State how many lines in the entries below contain the word "left", treating uppercase and lowercase as different. Reply with the number alone.

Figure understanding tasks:

####################

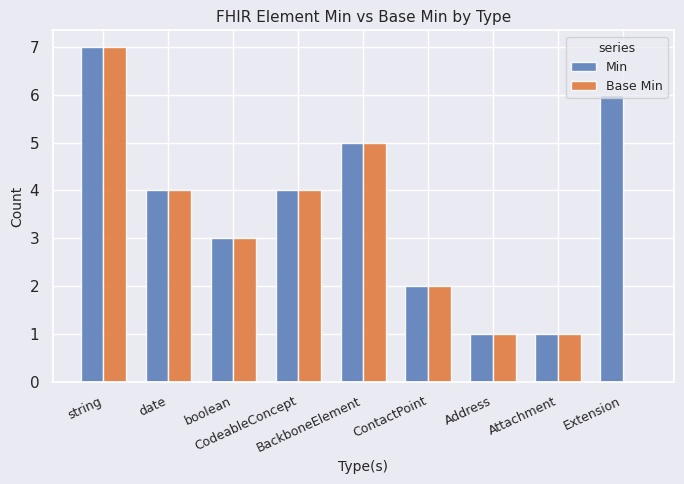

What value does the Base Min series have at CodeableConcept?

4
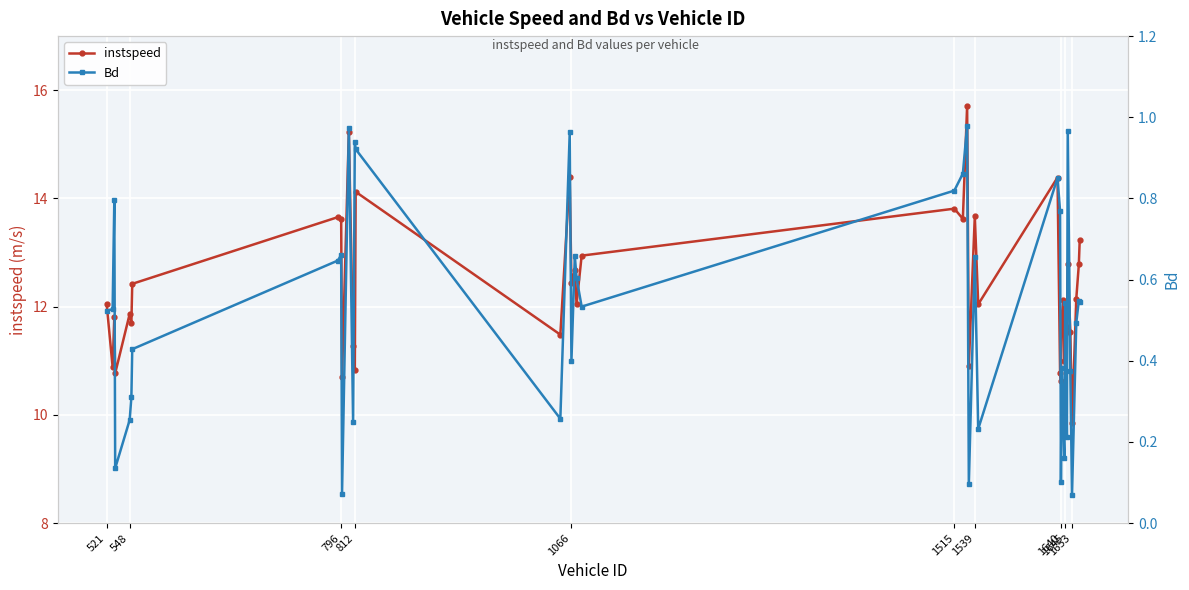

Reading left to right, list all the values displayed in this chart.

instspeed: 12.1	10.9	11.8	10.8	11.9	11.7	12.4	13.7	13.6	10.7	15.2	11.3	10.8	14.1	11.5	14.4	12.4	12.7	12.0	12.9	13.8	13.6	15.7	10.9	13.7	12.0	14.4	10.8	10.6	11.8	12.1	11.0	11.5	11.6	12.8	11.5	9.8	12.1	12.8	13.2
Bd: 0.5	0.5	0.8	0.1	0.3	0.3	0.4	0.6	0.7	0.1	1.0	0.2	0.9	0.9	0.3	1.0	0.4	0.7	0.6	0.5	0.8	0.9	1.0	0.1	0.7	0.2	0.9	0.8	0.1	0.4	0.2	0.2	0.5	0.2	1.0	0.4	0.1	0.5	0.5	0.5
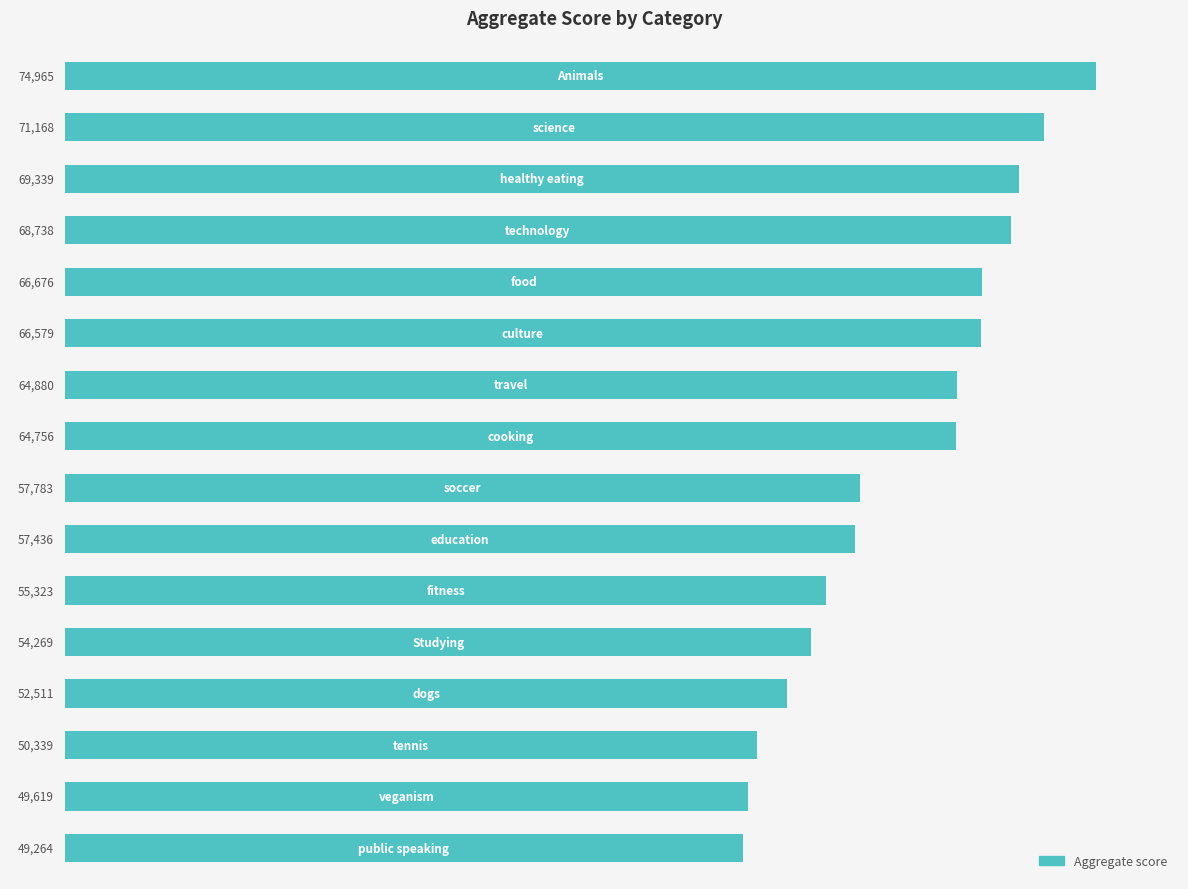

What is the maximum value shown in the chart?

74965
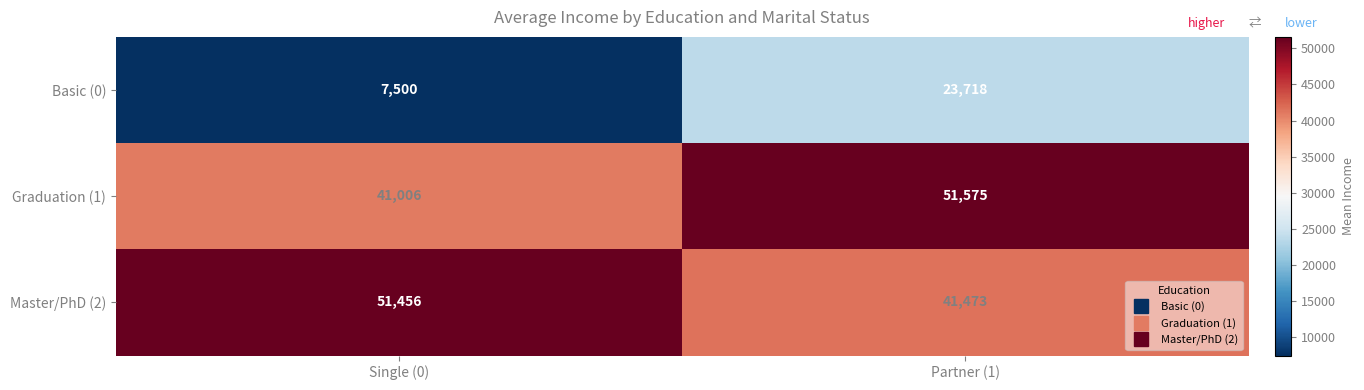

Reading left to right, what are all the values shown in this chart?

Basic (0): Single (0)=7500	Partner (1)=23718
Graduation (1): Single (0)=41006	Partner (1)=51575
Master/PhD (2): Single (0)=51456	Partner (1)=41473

####################

* _Solution to this exercise_
2